D’importantes économies d’échelle

A combien se monterait le vrai coût du manager si l’on additionnait toutes ses tâches même sur quelques minutes ? 1 000 euros hors taxe de l’heure pour un avocat senior, c’est 16,60 euros la minute. Un de ses métiers en moins et l’édifice tremble ; on lui retire ses missions (sans les confier à un autre) et l’organisation s’écroule. Si l’employeur raisonnait en analytique, le salaire du manager exploserait. Il a appris l’ubiquité avec le distanciel et le présentiel : +153 % de réunions par semaine à l’échelle mondiale pour l’utilisateur moyen de Teams depuis le début de la pandémie. Il comprime le temps en produisant l’énergie de la masse salariale : Einstein l’avait vu autrement. Résultat : à bloc en permanence, 53 % des managers se disent épuisés au travail (Work Trend Index Special Report, Microsoft, septembre 2022) et c’est plus compliqué qu’avant pour 40 % de ces hyperactifs (Climat social- Baromètre Cegos 2020).

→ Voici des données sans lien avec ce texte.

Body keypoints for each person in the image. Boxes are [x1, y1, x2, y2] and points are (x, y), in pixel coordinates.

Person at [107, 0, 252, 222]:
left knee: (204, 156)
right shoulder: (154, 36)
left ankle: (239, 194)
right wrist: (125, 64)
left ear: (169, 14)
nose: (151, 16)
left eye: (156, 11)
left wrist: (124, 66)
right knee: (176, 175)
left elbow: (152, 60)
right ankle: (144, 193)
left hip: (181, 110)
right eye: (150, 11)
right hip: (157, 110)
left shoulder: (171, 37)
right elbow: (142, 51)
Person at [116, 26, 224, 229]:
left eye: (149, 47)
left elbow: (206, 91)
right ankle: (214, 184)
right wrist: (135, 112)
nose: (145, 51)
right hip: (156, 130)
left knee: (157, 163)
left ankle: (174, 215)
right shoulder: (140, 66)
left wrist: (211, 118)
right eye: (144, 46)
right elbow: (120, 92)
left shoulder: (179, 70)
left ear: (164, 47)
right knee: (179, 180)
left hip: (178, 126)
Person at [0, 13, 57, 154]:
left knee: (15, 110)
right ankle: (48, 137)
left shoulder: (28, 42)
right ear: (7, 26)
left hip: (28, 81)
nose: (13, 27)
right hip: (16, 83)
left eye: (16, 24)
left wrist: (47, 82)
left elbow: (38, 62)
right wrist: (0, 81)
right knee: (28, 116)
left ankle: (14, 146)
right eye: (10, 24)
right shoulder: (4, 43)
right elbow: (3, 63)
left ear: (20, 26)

Enfin, si 40 % des cadres aspirent à manager, en un an ce rêve perd 7 points chez les moins de 35 ans et 5 points chez les 35-54 ans (Apec, novembre 2023). Expert, c’est plus tranquille et mieux payé que “manager à tout faire”. Pour les retenir, ne plus ajouter des tâches et surtout, monter leur salaire. Comme les autres salariés, c’est leur critère n° 1 dans le choix de rejoindre une entreprise plutôt qu’une autre (enquête de Robert Half, “ce que veulent les candidats”, avril 2023).